-- EXERCISES TO COMPLETE --
[1] In the helper tools text below, reproduce the part that begins at the words "Splits the <name>" and stops after "for example, ել ում ած եր ով իկ ող.".
[2] Answer these questions from the helper tools text below:
(a) For each word length, roughly what share of the medium to least frequent words is selected?
(b) What are the two files that split-list.bash produces?
(c) Which characters can serve as the separator in split-wordforms.py input?

-- QUOTED PASSAGE --
The list of guessed answer words is a subset of all - dictionary - words of a given length. For each length ~50% of medium to least frequent words are selected to make guessing harder.


Helper tools

There are several tools that help in file content manipulation to help in splitting the huge files into manageable chunks.


split-list.bash

# Usage: split-list.bash <name>.csv n


Splits the <name> file into 2 files with the 1) count more or equal to n, and 2) less than n.


split-wordforms.py 

Split word forms into groups by comma separated list of suffixes, for example, ել ում ած եր ով իկ ող.

Takes a text file with one record per line in the format:

    <word><separator><text>

where <separator> is any of: space, tab, comma, period, dash, colon.

-- SUPPLIED ENTRIES --
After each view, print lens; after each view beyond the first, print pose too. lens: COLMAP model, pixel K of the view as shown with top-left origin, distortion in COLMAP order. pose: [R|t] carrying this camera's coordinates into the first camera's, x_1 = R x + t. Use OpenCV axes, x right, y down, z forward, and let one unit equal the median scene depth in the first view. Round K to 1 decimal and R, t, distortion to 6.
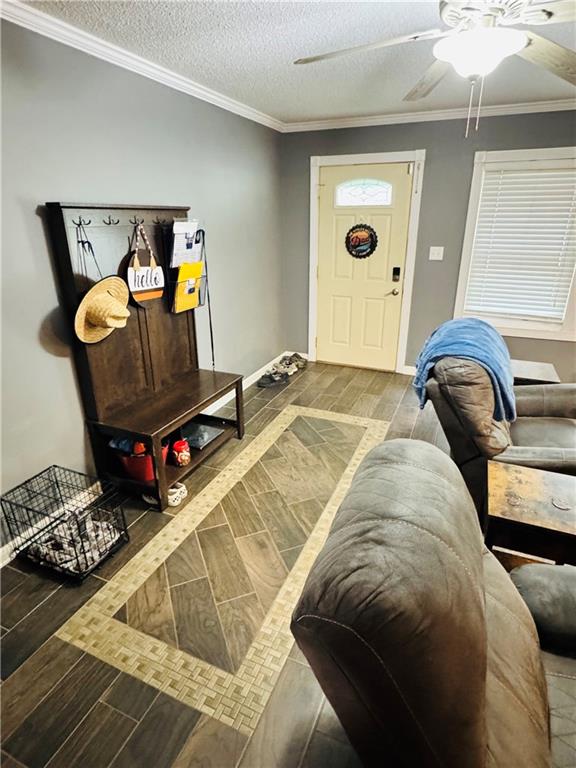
lens RADIAL K [[422.5, 0, 288.1], [0, 422.5, 381.6], [0, 0, 1]] dist [-0.003094, -0.000377]
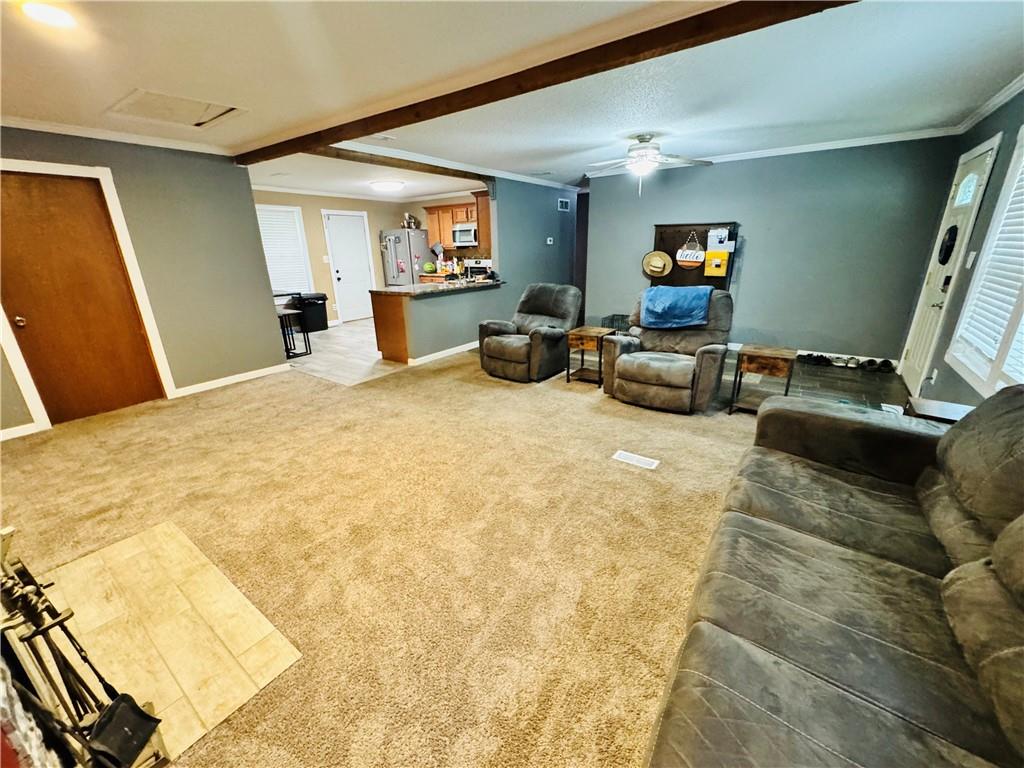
lens RADIAL K [[408.6, 0, 512.0], [0, 408.6, 384.0], [0, 0, 1]] dist [-0.004235, 0.000121]
pose [[-0.209888, 0.324463, -0.922318, 2.021405], [-0.336564, 0.861702, 0.379729, -0.158157], [0.917972, 0.390120, -0.071658, 0.542207]]
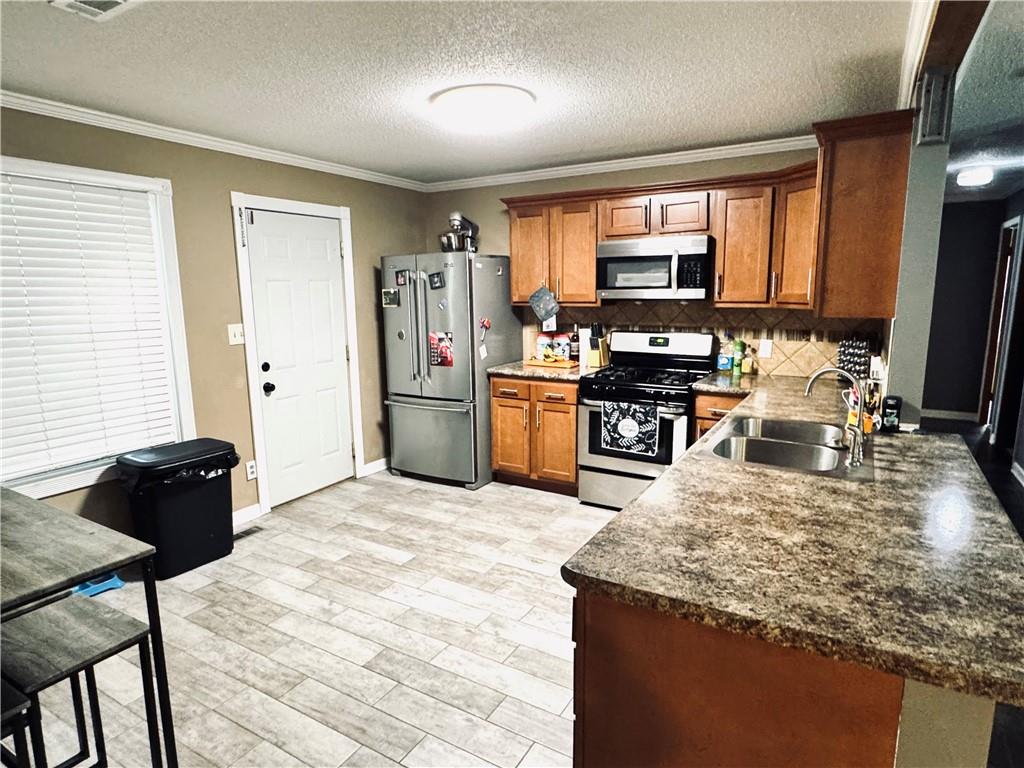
lens RADIAL K [[593.4, 0, 509.0], [0, 593.4, 388.0], [0, 0, 1]] dist [-0.000877, 0.000953]
pose [[-0.131612, 0.177984, -0.975192, 0.635308], [-0.350141, 0.911993, 0.213705, 0.215696], [0.927405, 0.369581, -0.057709, -0.508335]]
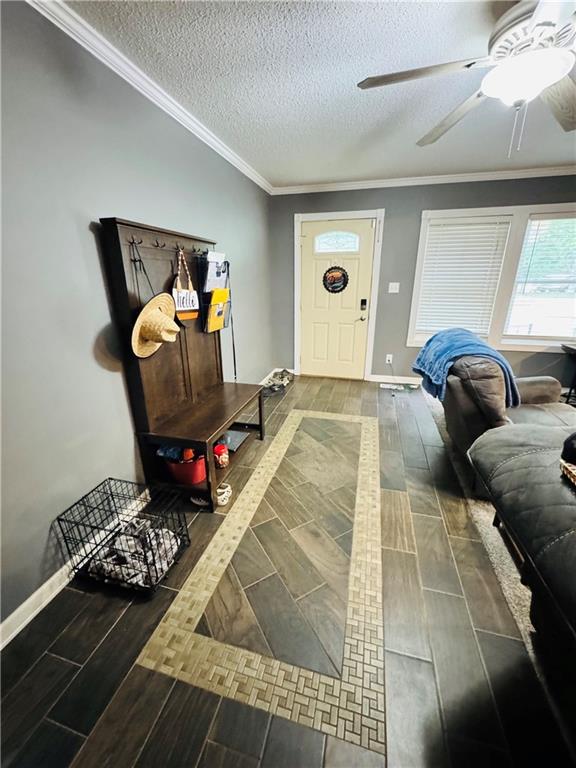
lens RADIAL K [[306.4, 0, 288.0], [0, 306.4, 384.0], [0, 0, 1]] dist [-0.004235, 0.000121]
pose [[0.989257, -0.048604, 0.137873, -0.187903], [0.053916, 0.997930, -0.035057, 0.017699], [-0.135884, 0.042114, 0.989829, 0.172499]]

-- ANSWERS BY TASK --
[1]
Splits the <name> file into 2 files with the 1) count more or equal to n, and 2) less than n.


split-wordforms.py 

Split word forms into groups by comma separated list of suffixes, for example, ել ում ած եր ով իկ ող.

[2]
(a) About 50%.
(b) One file with the count more than or equal to n, and one with the count less than n.
(c) Space, tab, comma, period, dash and colon.